# ANN
- Symbols:
- N: num dataset items.
- d: length of one item.
- k: num items to query.
## LSH:
- Generate random m vectors of length d.
- Hash function: for each generated vector, assign 1 if same direction, otherwise 0.

Calculate the hash for all dataset items and the query item.
- Within the dataset items having same (or minimize hamming distance) hash with the query item:
- Brute force all.
- Return random k vectors (**more common** if m >> d).
- Complexity: $O(m^2)$
- Calculate hash: $O(m.d)$
- Search: $O(m^2)$
## PQ:
- Hash function:
- Segment a vector into m sub-vectors.

- In each sub-vector position, calculate c centroids using k-Means from all dataset items.

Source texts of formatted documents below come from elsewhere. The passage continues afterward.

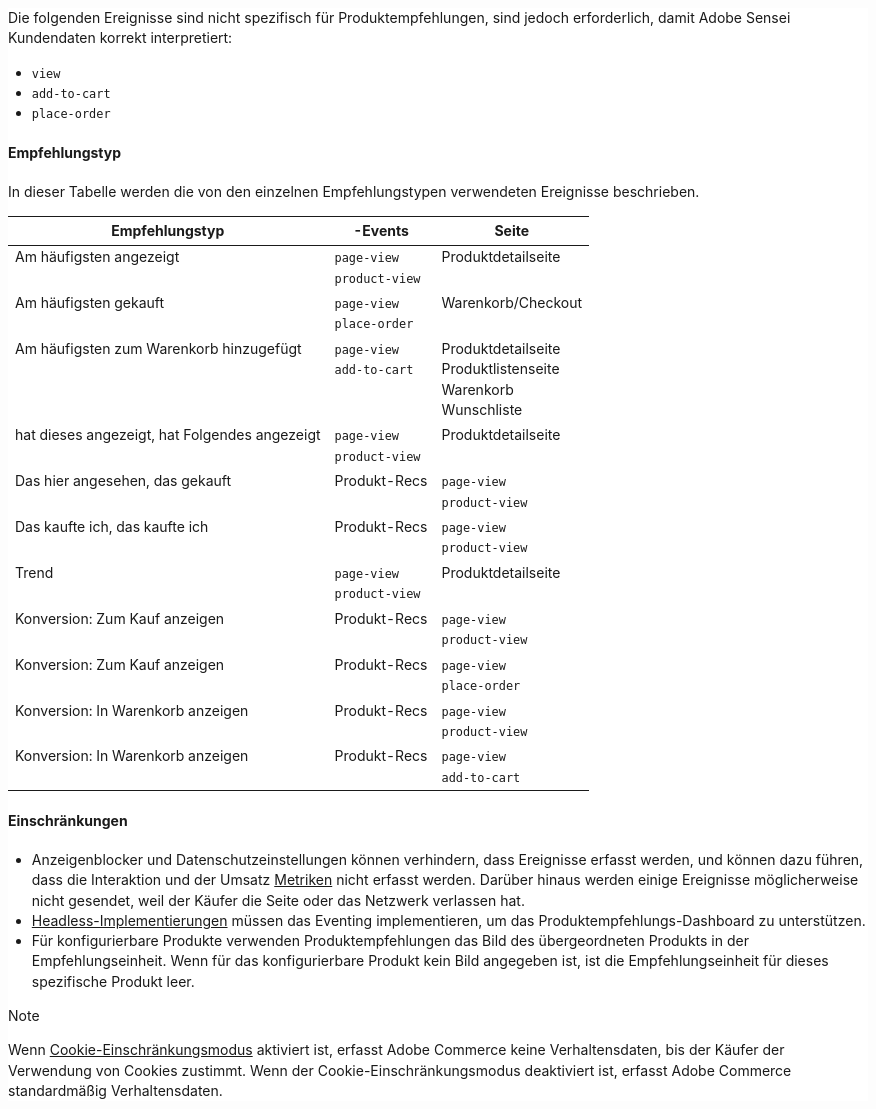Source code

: Die folgenden Ereignisse sind nicht spezifisch für Produktempfehlungen, sind jedoch erforderlich, damit Adobe Sensei Kundendaten korrekt interpretiert:

- `view`
- `add-to-cart`
- `place-order`

#### Empfehlungstyp

In dieser Tabelle werden die von den einzelnen Empfehlungstypen verwendeten Ereignisse beschrieben.

| Empfehlungstyp | -Events | Seite |
| --- | --- | --- |
| Am häufigsten angezeigt | `page-view`<br>`product-view` | Produktdetailseite |
| Am häufigsten gekauft | `page-view`<br>`place-order` | Warenkorb/Checkout |
| Am häufigsten zum Warenkorb hinzugefügt | `page-view`<br>`add-to-cart` | Produktdetailseite<br>Produktlistenseite<br>Warenkorb<br>Wunschliste |
| hat dieses angezeigt, hat Folgendes angezeigt | `page-view`<br>`product-view` | Produktdetailseite |
| Das hier angesehen, das gekauft | Produkt-Recs | `page-view`<br>`product-view` | Produktdetailseite/<br>/Checkout |
| Das kaufte ich, das kaufte ich | Produkt-Recs | `page-view`<br>`product-view` | Produktdetailseite |
| Trend | `page-view`<br>`product-view` | Produktdetailseite |
| Konversion: Zum Kauf anzeigen | Produkt-Recs | `page-view`<br>`product-view` | Produktdetailseite |
| Konversion: Zum Kauf anzeigen | Produkt-Recs | `page-view`<br>`place-order` | Warenkorb/Checkout |
| Konversion: In Warenkorb anzeigen | Produkt-Recs | `page-view`<br>`product-view` | Produktdetailseite |
| Konversion: In Warenkorb anzeigen | Produkt-Recs | `page-view`<br>`add-to-cart` | Produktdetailseite<br>Produktlistenseite.<br>.<br> |

#### Einschränkungen

- Anzeigenblocker und Datenschutzeinstellungen können verhindern, dass Ereignisse erfasst werden, und können dazu führen, dass die Interaktion und der Umsatz [Metriken](workspace.md#column-descriptions) nicht erfasst werden. Darüber hinaus werden einige Ereignisse möglicherweise nicht gesendet, weil der Käufer die Seite oder das Netzwerk verlassen hat.
- [Headless-Implementierungen](headless.md) müssen das Eventing implementieren, um das Produktempfehlungs-Dashboard zu unterstützen.
- Für konfigurierbare Produkte verwenden Produktempfehlungen das Bild des übergeordneten Produkts in der Empfehlungseinheit. Wenn für das konfigurierbare Produkt kein Bild angegeben ist, ist die Empfehlungseinheit für dieses spezifische Produkt leer.

>[!NOTE]
>
>Wenn [Cookie-Einschränkungsmodus](https://experienceleague.adobe.com/docs/commerce-admin/start/compliance/privacy/compliance-cookie-law.html?lang=de) aktiviert ist, erfasst Adobe Commerce keine Verhaltensdaten, bis der Käufer der Verwendung von Cookies zustimmt. Wenn der Cookie-Einschränkungsmodus deaktiviert ist, erfasst Adobe Commerce standardmäßig Verhaltensdaten.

- Replace each sub-vector with its centroid ID (length = log2\(c\))
- For query item, calculate distance between its sub-vectors and all centroids.
- For all dataset items, get the sum distance to the query item based on above distance to centroids.

- Complexity: $O(d.c) + O(N.m)$
- Calculate distance to centroids: $O(d.c)$
- Search: $O(N.m)$
## IVFPQ:
- Find c clusters from dataset items using kMeans.
- For each cluster, calculate PQ hash for all residual vectors = raw - centroid.
- For the query item, find its cluster and nearby clusters, query PQ hash for all items in those clusters.